▶ **PENGGALAN TEKS**:
--*--

Memiliki pengetahuan mengenai kesehatan mental merupakan hal baik bagi remaja dalam mengatasi masalah mental seperti stres, depresi, gangguan kecemasan, gangguan mood, dan sebagainya. Literasi kesehatan mental tidak hanya berguna untuk masalah mental berat seperti yang disebutkan sebelumnya. Remaja dengan literasi kesehatan mental yang baik bisasanya lebih terampil dalam mengatasi masalah sehari-hari seperti kesulitan memahami pelajaran di kelas, kehilangan motivasi dalam belajar, hingga perselisihan dengan teman sebaya.
Berdasarkan perkembangannya, remaja memiliki banyak perubahan sebagai fase transisi dari anak-anak menuju dewasa. Perkembangan tersebut berupa perkembangan fisik, psikis, hingga sosio-emosional. Perkembangan-perkembangan yang terjadi pada remaja membuat mereka pun melalui fase adaptasi dengan perubahan biologis, pemikiran yang lebih kompleks, hubungan interpersonalnya yang ditandai dengan memisahkan diri dengan orang tua menuju ke teman sebayanya, serta emosi-emosi baru seperti malu, takut, cemas dan rasa ingin tahu yang tinggi.
Remaja mulai memperhatikan stigma masyarakat terhadap dirinya. Tidak sedikit remaja merasa malu untuk meminta bantuan karena stigma negatif pada saat mencari bantuan yang dia terima dari lingkungannya, sehingga enggan untuk mengakses layanan bantuan. Stigma negatif tersebut juga berdampak pada kurangnya kesadaran individu akan pentingnya kesehatan mental.
Dosen dan mahasiswa Psikologi Universitas Negeri Jakarta bersinergi dengan desa binaan pengabdian masyarakat yaitu Desa Pasir Tanjung, Bogor dalam menyelenggarakan psikoedukasi untuk meningkatkan literasi kesehatan mental remaja. Kegiatan psikoedukasi tersebut dihadiri oleh remaja usia 12-18 tahun yang saat itu merupakan siswa/i SMP dan SMA di Desa Pasir Tanjung. Kegiatan ini dilaksanakan pada Minggu, 18 Juni 2023 yang dimulai dari pukul 9.00 WIB.

--*--

▶ **TUGAS**:
(1) Menurut teks tentang literasi kesehatan mental remaja, pada hari dan tanggal berapa kegiatan psikoedukasi di Desa Pasir Tanjung dilaksanakan?
(2) Lanjutkan teks tentang literasi kesehatan mental remaja mulai dari kalimat terakhirnya.

--*--

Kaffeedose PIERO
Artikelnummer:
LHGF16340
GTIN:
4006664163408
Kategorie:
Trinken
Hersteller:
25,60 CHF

--*--

▶ **JAWABAN YANG DIHARAPKAN**:
(1) Minggu, 18 Juni 2023.

(2)
Kegiatan ini diawali dengan pengisian pre-test literasi kesehaan mental mereka yang dilanjutkan dengan penyampaian materi yang berisi konsep dasar literasi mental oleh Ibu Ernita Zakiah, M.Psi, Psikolog. Pada proses pemaparan ini ternyata masih banyak remaja yang belum tahu tenaga profesional yang dapat dijadikan pilihan mereka untuk meminta bantuan ketika mereka merasakan stres, kesulitan belajar, hingga masalah keluarga. Padahal sebenarnya mereka bisa meminta bantuan pada guru bimbingan konseling, konselor hingga psikolog. Tapi karena stigma negatif yang seolah mempersepsikan mereka sebagai anak yang bermasalah, mereka jadi enggan untuk meminta bantuan.
Pada materi belajar mengenali gangguan mental oleh Ibu Dr. Phil. Zarina Akbar, M.Psi., Psikolog bahkan diketahui ada beberapa remaja yang sudah memiliki keinginan untuk bunuh diri. Isak tangis pun memenuhi keadaan ruangan yang seketika berubah menjadi sendu. Hari itu semua belajar betapa pentingnya literasi kesehatan mental bagi remaja. Meteri terakhir hari itu disampaikan oleh Ibu Mauna, M.Psi., Psikolog yang memaparkan pengetahuan dalam memberi bantuan pertama pada diri sendiri dan orang lain. Remaja dalam ruangan itu mulai menyadari bahwa diri mereka sangat berharga, setidaknya untuk menolong diri mereka sendiri.
Kegiatan yang penuh emosional ini juga diselingi dengan agenda ice breaking yang dibawakan oleh mahasiswa yang bertugas yaitu Lulu Khoiruningrum, Khadijah Nur Afifah, dan Pramudya Ardyagarini sehingga dosen dan mahasiswa memiliki keterikatan emosional yang lebih dekat. Terlihat remaja disana merasa senang dengan riang canda tawa yang tersaji dalam selingan pemaparan materi tersebut. Kegiatan psikoedukasi pun terasa seperti bagian dari langkah awal mereka dalam proses healing untuk memerdekakan perasaan dari jeratan ketidaknyamanan yang dirasakan.